Five months ago, SNAP challenged then bishop Gregory Aymond, who has since been elevated to the position of Archbishop of New Orleans, to seek out anyone who may have been abused in the Austin diocese by Fr. Gregory Patejko, who was transferred to Austin from North Dakota in 1981 after having molested a boy in North Dakota. SNAP’s requests fell on deaf ears.

SNAP has now learned that more than a dozen civil child sex abuse claims have been settled over the past six years against Fr. Rocco Perone, who ministered in Austin from 1957 until 1988, after having been transferred from Oregon to Texas. SNAP notes that, to the best of the organization’s knowledge, Perone is “the most prolific child molesting cleric to have ever worked in this [i.e., Austin] diocese.”

As with Fr. Patejko, SNAP is calling on Austin diocesan officials to track down any possible survivors of abuse by Fr. Perone in the Austin diocese, and to offer these survivors—if they are out there—support. SNAP’s press release about this notes that when an Episcopal priest, Fr. James L. Tucker, was found to have abused children at St. Stephen’s Episcopal School in Austin, the local Episcopal bishop publicized the allegations, causing five more victims to come forward.

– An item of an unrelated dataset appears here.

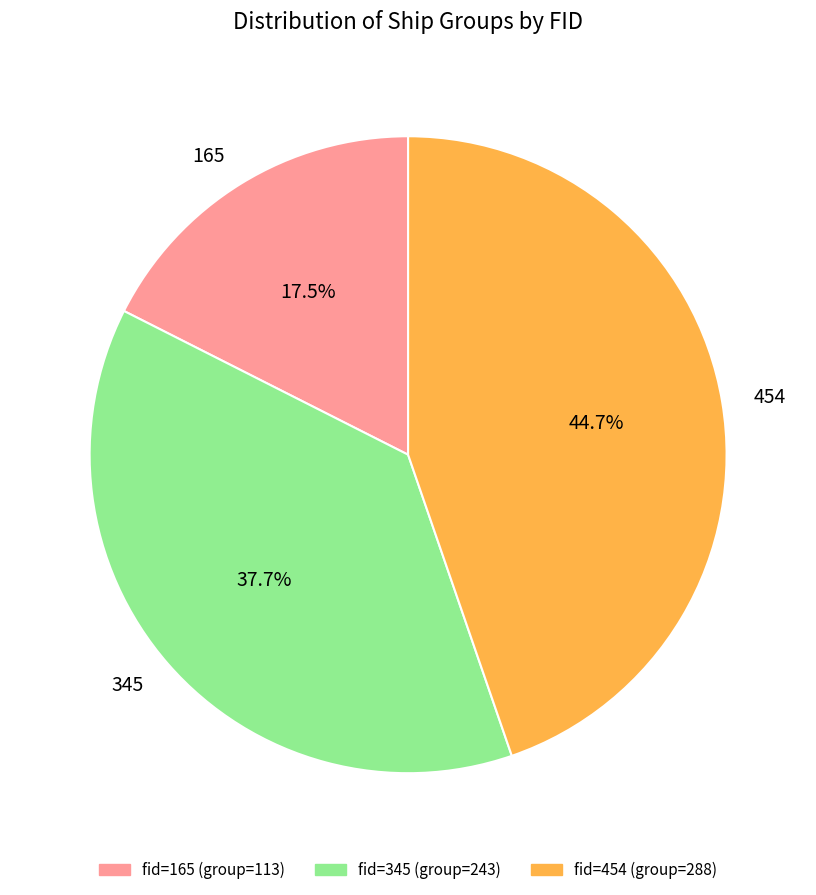

The 345 slice represents 48% of the pie. True or false?

False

The Episcopal pastoral leader’s response to abuse of children in one of his institutions stands in marked contrast to that of former Bishop Aymond, according to SNAP. The SNAP press release notes that SNAP repeatedly asked Bishop Aymond, when he headed the Austin diocese, to release a full list of proven, admitted and credibly accused pedophile priests. Bishop Aymond refused to do so.

And then he was made Archbishop of New Orleans.

I happen to know Greg Aymond. Before he was made bishop, he once had dinner at my house, sat at my table and ate a meal I cooked.

When I read in the Dallas Morning News in 2004 that he was among the two-thirds of bishops proven to have sheltered one or more clerics who abuse minors, I wrote to tell him how disappointed I was to learn this. By this point, Aymond had been made bishop of Austin.

Bishop Aymond wrote back to tell me that my letter to him had displeased him, and that the media distort stories about clerical sexual abuse of children and bishops who deal with this situation. Bishop Aymond told me that I owed him an apology for being disrespectful to him and voicing my disappointment at learning of his history of having protected a known clerical abuser of minors.

That’s the last time I’ve heard from Bishop Aymond. And now he has been made an archbishop. And the abuse situation in the Catholic church seems no closer to being resolved than it ever has been.

And as Tom Roberts says, it won’t be resolved without “deep examination of the clerical, especially hierarchical, culture, its sense of privilege and how, in the future, it might be held accountable.” And from where I stand, that is simply not happening.